• [EXERCISE INPUTS]
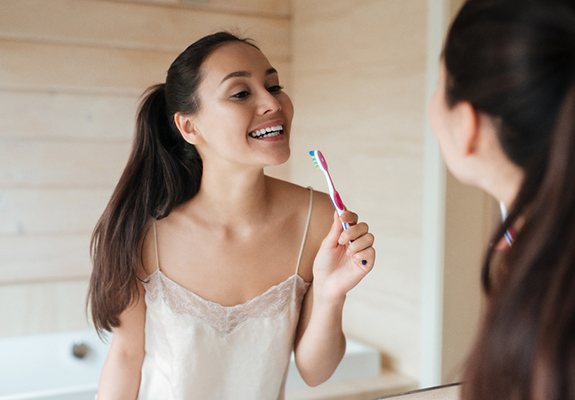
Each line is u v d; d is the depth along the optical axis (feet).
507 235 2.29
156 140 4.59
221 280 4.63
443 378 7.96
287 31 10.71
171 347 4.66
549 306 1.96
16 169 9.54
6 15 9.25
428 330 8.04
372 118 8.98
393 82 8.56
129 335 4.74
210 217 4.61
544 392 1.96
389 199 8.71
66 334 9.66
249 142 4.17
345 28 9.46
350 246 4.06
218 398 4.73
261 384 4.74
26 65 9.41
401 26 8.39
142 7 9.81
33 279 9.73
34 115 9.53
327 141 9.98
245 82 4.15
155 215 4.61
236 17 10.34
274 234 4.66
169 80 4.43
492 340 2.09
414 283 8.31
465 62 2.22
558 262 1.98
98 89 9.75
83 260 9.93
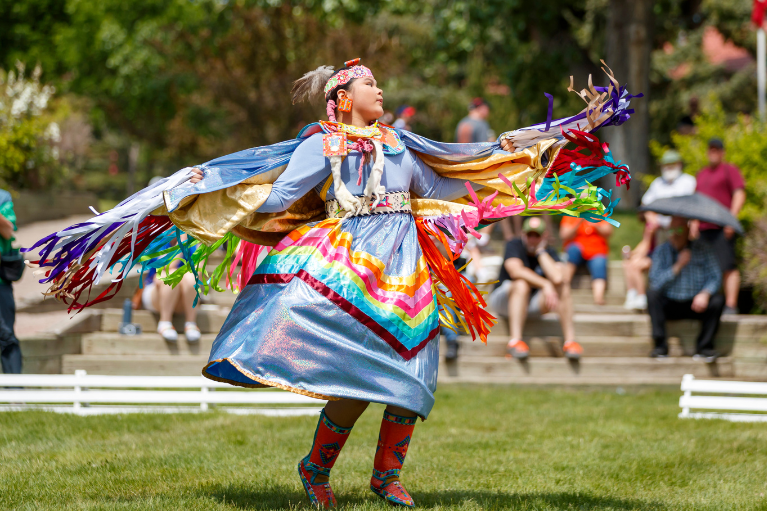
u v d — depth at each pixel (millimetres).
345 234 7250
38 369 15180
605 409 13961
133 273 18297
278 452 9992
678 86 57188
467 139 21406
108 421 12062
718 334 17625
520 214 8055
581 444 10828
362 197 7375
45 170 28641
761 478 8992
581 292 20719
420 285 7375
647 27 35344
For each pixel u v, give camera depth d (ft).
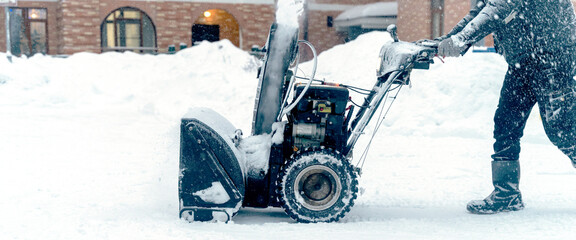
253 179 13.56
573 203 15.96
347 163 13.35
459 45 13.73
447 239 11.69
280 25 13.64
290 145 13.94
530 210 14.92
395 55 13.71
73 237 11.70
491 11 13.80
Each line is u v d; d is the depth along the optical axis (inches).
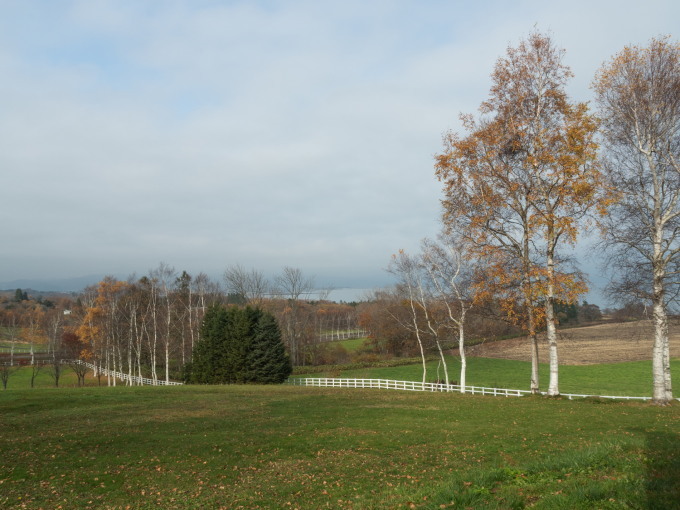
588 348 3088.1
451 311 1817.2
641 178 1040.2
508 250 1165.7
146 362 3198.8
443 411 1053.8
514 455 601.0
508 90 1187.3
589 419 862.5
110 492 522.6
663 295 1018.1
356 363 2753.4
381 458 630.5
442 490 383.6
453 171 1198.3
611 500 311.7
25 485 550.6
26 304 6033.5
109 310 2945.4
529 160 1109.1
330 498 465.7
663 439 578.2
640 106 1030.4
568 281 1057.5
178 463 639.1
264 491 503.5
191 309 2908.5
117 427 914.7
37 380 3117.6
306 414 1057.5
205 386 1861.5
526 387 2042.3
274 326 2241.6
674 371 2233.0
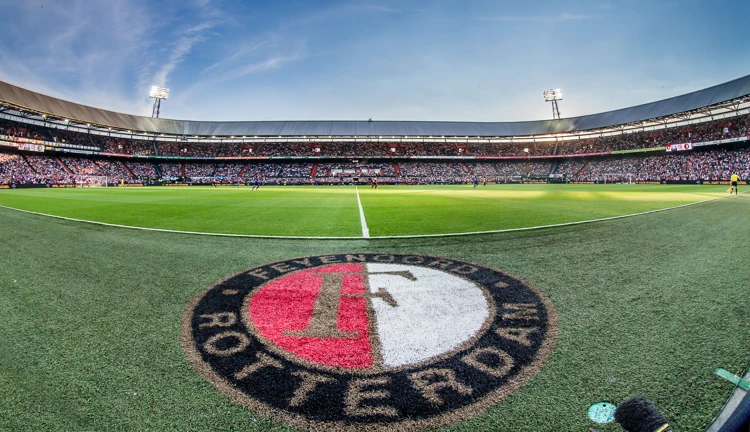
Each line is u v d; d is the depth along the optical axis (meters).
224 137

• [PROBLEM TO WORK ON] After locating the line that holds "526 387 2042.3", output exactly the lines from it through the last line of the material above, inclusive, without pictures.

• [TASK RESULT]
526 387 2042.3
274 326 2241.6
674 371 2233.0
Each line is u v d; d is the depth along the optical axis (meters).
224 137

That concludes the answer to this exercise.